Penumpang di dalamnya menatap ke arah luar dengan nanar. Dipeluknya seorang lelaki kecil di sampingnya yang kini sedang terlelap. Ia sebisa mungkin menahan agar matanya tidak kebobolan mengeluarkan air yang sangat ia benci seumur hidupnya sekalipun ia adalah seorang perempuan. Menguat-nguatkan hatinya sepanjang perjalanan. Padahal ia sendiri sangatlah paham bahwa jiwa dan raganya amatlah pegal.

Kenangan masa lalu bersama sang ayah masihlah terkenang jelas sebagai sebuah peristiwa pahit yang meninggalkan sebuah luka yang cukup dalam. Penumpang perempuan lain yang duduk di jok depan berkali-kali melihat ke arah kaca depan yang memantulkan refleksi keadaan di jok belakang. Tidak ada satupun yang berani angkat suara. Jam di dashbor mobil terus berdetak. Terasa amat lambat seolah mengejek mereka semua agar terjebak dalam situasi menyebalkan dalam tempo waktu yang cukup lama. Terdengar sebuah helaan nafas dari arah jok belakang. Perempuan yang duduk di jok depan amat yakin bahwa si perempuan yang duduk di belakang tengah menahan dan menjaga dirinya agar tetap tenang. Setidaknya, selama mereka di perjalanan.

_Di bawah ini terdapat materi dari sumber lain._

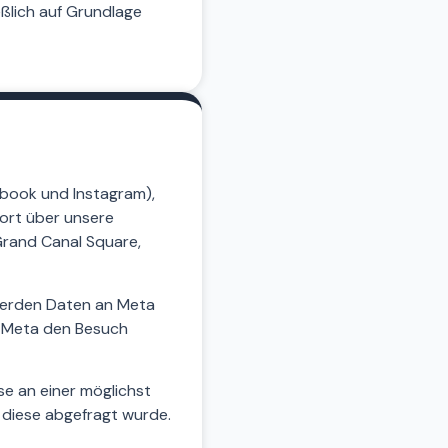
eßlich auf Grundlage
ebook und Instagram),
ort über unsere
 Grand Canal Square,
e werden Daten an Meta
n Meta den Besuch
sse an einer möglichst
n diese abgefragt wurde.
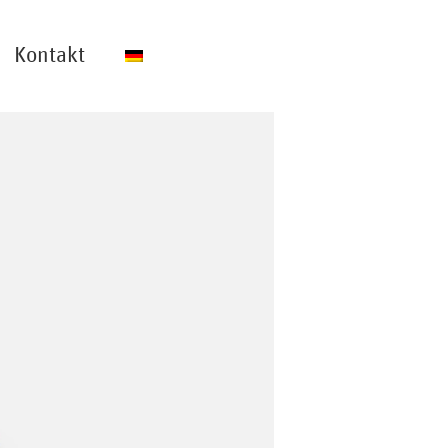
Kontakt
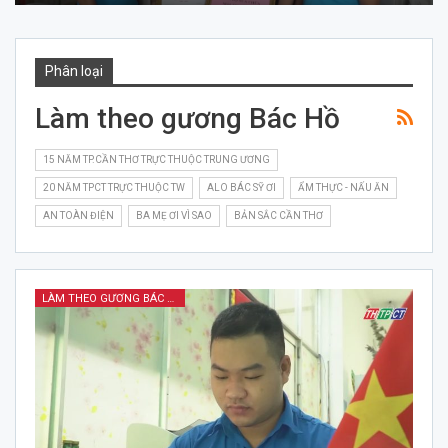
Phân loại
Làm theo gương Bác Hồ
15 NĂM TP.CẦN THƠ TRỰC THUỘC TRUNG ƯƠNG
20 NĂM TPCT TRỰC THUỘC TW
ALO BÁC SỸ ƠI
ẨM THỰC - NẤU ĂN
AN TOÀN ĐIỆN
BA MẸ ƠI VÌ SAO
BẢN SẮC CẦN THƠ
LÀM THEO GƯƠNG BÁC HỒ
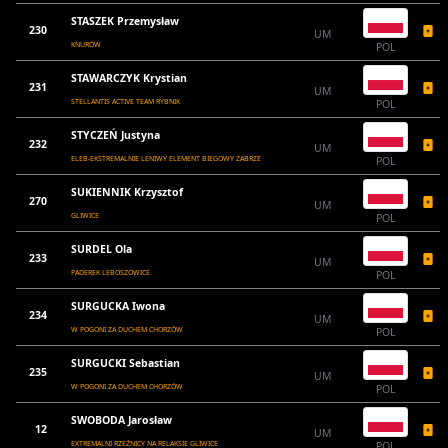
STASZEK Przemysław
230
UM
KNURÓW
POL
STAWARCZYK Krystian
231
UM
STELLANTIS ACTIVE TEAM RYBNIK
POL
STYCZEŃ Justyna
232
UM
ELEB-EKSTREMALNIE LENIWY ELEMENT BIEGOWY ZABRZE
POL
SUKIENNIK Krzysztof
270
UM
GLIWICE
POL
SURDEL Ola
233
UM
PADEREK LEBOSZOWICE
POL
SURGUCKA Iwona
234
UM
W POGONI ZA DUCHEM CHORZÓW
POL
SURGUCKI Sebastian
235
UM
W POGONI ZA DUCHEM CHORZÓW
POL
SWOBODA Jarosław
12
UM
EXTREMALNI RZEŹNICY NA RELAKSIE GLIWICE
POL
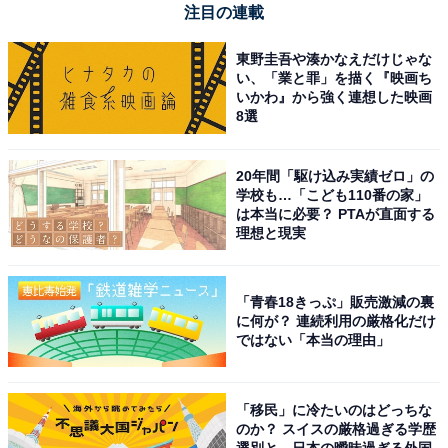
注目の連載
東野圭吾や湊かなえだけじゃな
い、「業と罪」を描く『映画ち
フィリップス 電動シェーバー 9000シリーズ なめらかに深
いかわ』から強く連想した映画
剃り
8選
Amazonで見る
20年間「駆け込み実績ゼロ」の
学校も…「こども110番の家」
フィリップス「S5445/03」
は本当に必要？ PTAが直面する
理想と現実
「青春18きっぷ」販売激減の裏
に何が？ 連続利用の厳格化だけ
ではない「本当の理由」
【肌にやさしい】フィリップス 電動シェーバー 5000シリ
「移民」に冷たいのはどっちな
ーズ 電動 髭剃り メンズ (27枚刃・回転式・お風呂剃り&
のか？ スイスの厳格過ぎる学歴
丸洗い可) S5445/03 ブラック 【Amazon.co.jp限定】
選別と、日本の曖昧過ぎる外国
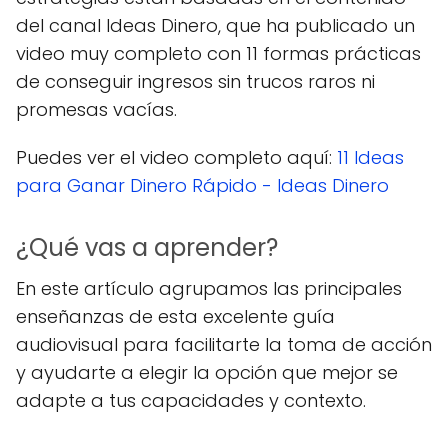
del canal Ideas Dinero, que ha publicado un
video muy completo con 11 formas prácticas
de conseguir ingresos sin trucos raros ni
promesas vacías.
Puedes ver el video completo aquí:
11 Ideas
para Ganar Dinero Rápido - Ideas Dinero
¿Qué vas a aprender?
En este artículo agrupamos las principales
enseñanzas de esta excelente guía
audiovisual para facilitarte la toma de acción
y ayudarte a elegir la opción que mejor se
adapte a tus capacidades y contexto.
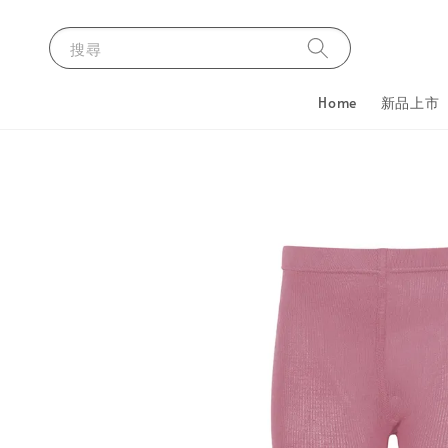
搜尋
Home
新品上市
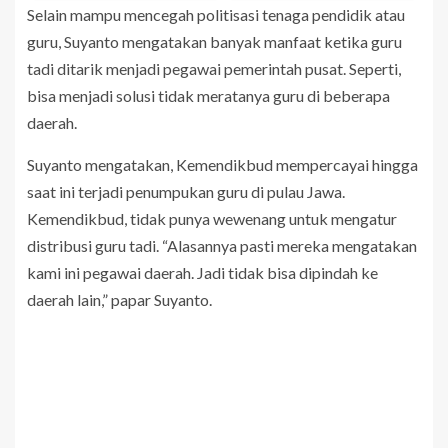
Selain mampu mencegah politisasi tenaga pendidik atau
guru, Suyanto mengatakan banyak manfaat ketika guru
tadi ditarik menjadi pegawai pemerintah pusat. Seperti,
bisa menjadi solusi tidak meratanya guru di beberapa
daerah.
Suyanto mengatakan, Kemendikbud mempercayai hingga
saat ini terjadi penumpukan guru di pulau Jawa.
Kemendikbud, tidak punya wewenang untuk mengatur
distribusi guru tadi. “Alasannya pasti mereka mengatakan
kami ini pegawai daerah. Jadi tidak bisa dipindah ke
daerah lain,” papar Suyanto.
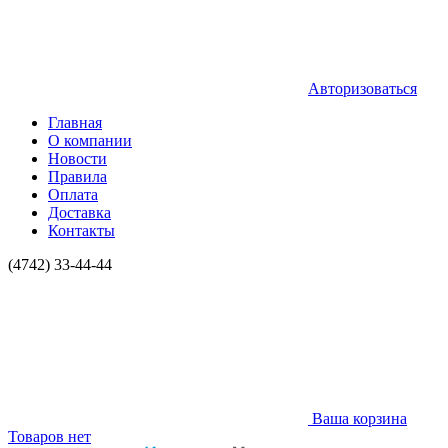
Авторизоваться
Главная
О компании
Новости
Правила
Оплата
Доставка
Контакты
(4742) 33-44-44
Ваша корзина
Товаров нет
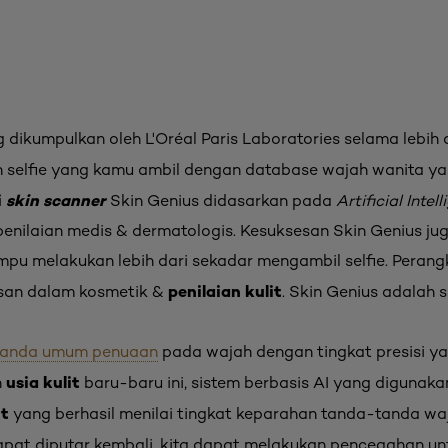
 dikumpulkan oleh L'Oréal Paris Laboratories selama lebih 
elfie yang kamu ambil dengan database wajah wanita yang d
i
skin scanner
Skin Genius didasarkan pada
Artificial Intel
enilaian medis & dermatologis. Kesuksesan Skin Genius ju
pu melakukan lebih dari sekadar mengambil selfie. Peran
penilaian kulit
osan dalam kosmetik &
. Skin Genius adalah 
tanda umum penuaan
pada wajah dengan tingkat presisi y
usia kulit
n
baru-baru ini, sistem berbasis AI yang digunakan
it
yang berhasil menilai tingkat keparahan tanda-tanda waj
apat diputar kembali, kita dapat melakukan pencegahan u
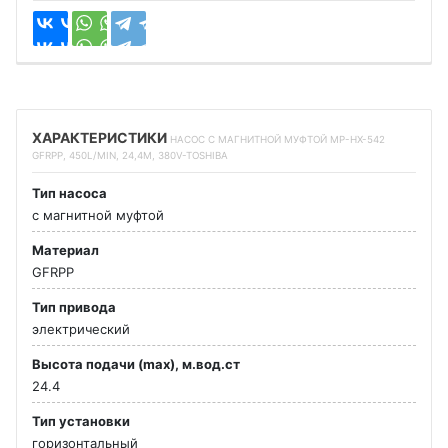
ХАРАКТЕРИСТИКИ
НАСОС С МАГНИТНОЙ МУФТОЙ MP-HX-542
GFRPP, 450L/MIN, 24,4M, 380V-TOSHIBA
Тип насоса
с магнитной муфтой
Материал
GFRPP
Тип привода
электрический
Высота подачи (max), м.вод.ст
24.4
Тип установки
горизонтальный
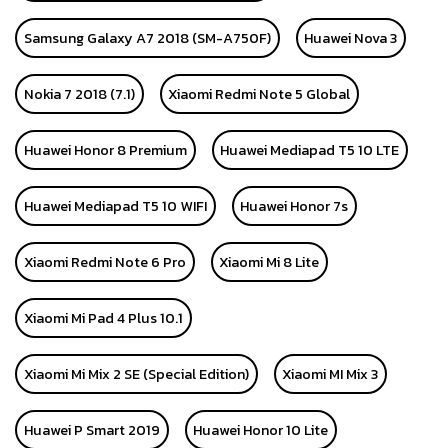
Samsung Galaxy A7 2018 (SM-A750F)
Huawei Nova 3
Nokia 7 2018 (7.1)
Xiaomi Redmi Note 5 Global
Huawei Honor 8 Premium
Huawei Mediapad T5 10 LTE
Huawei Mediapad T5 10 WIFI
Huawei Honor 7s
Xiaomi Redmi Note 6 Pro
Xiaomi Mi 8 Lite
Xiaomi Mi Pad 4 Plus 10.1
Xiaomi Mi Mix 2 SE (Special Edition)
Xiaomi MI Mix 3
Huawei P Smart 2019
Huawei Honor 10 Lite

Ia tidak tau akan terjadi apa jika mereka telah sampai di tujuan.

Saat yang ditunggu akhirnya tiba. Mobil mulai melangkah memasuki gerbang dan jalan yang sudah amat familiar. Lajunya mulai melambat walau masih ada sisi terburu dan tergesa yang masih terasa. Sebuah pertanda bahwa sang pengemudi juga ingin segera keluar dari situasi yang menyiksa. Perempuan di jok depan menolehkan kepalanya perlahan –sembari berdoa dalam hati agar ia tidak ketahuan-. Mata menyala karena amarah terlihat jelas dalam kelopak sang pengemudi yang tak lain dan tak bukan adalah ayahnya. Sorot mata yang sama yang juga ditunjukkan padanya ketika dulu ia bolos mengaji atau tidak bisa menjawab tajwid yang telah diajarkan sebelumnya.

Mesin mobil dimatikan. Sang ayah langsung keluar yang disusul oleh 2 penumpang perempuan lainnya –serta seorang lelaki mungil yang kini ada dalam pelukan perempuan satunya-. Langkahnya langsung melesat masuk menuju mesjid. Meninggalkan kedua putrinya dengan ego yang menjulang tinggi sedari dulu. Tanpa berkata atau pamitan satu patah katapun.

Perempuan yang duduk di jok depan tadi melangkah duluan sebelum akhirnya ia terhenti karena perempuan yang duduk di jok belakang mengeluarkan atmosfer yang tak biasa. Ia menoleh, dan seketika ia membeku melihat perempuan itu, perempuan yang adalah kakak sulungnya itu, tengah mengusap matanya dengan sebelah tangannya karena tangannya yang lain sedang mengendong jagoannya. Bahunya mulai turun-naik tak keruan. Isakannya seperti dipenjara oleh keadaan yang menuntutnya agar tidak menjadi seorang wanita yang lemah. Sedangkan hatinya bak suara yang terbungkam yang meronta ingin didengar. Menyakitkan.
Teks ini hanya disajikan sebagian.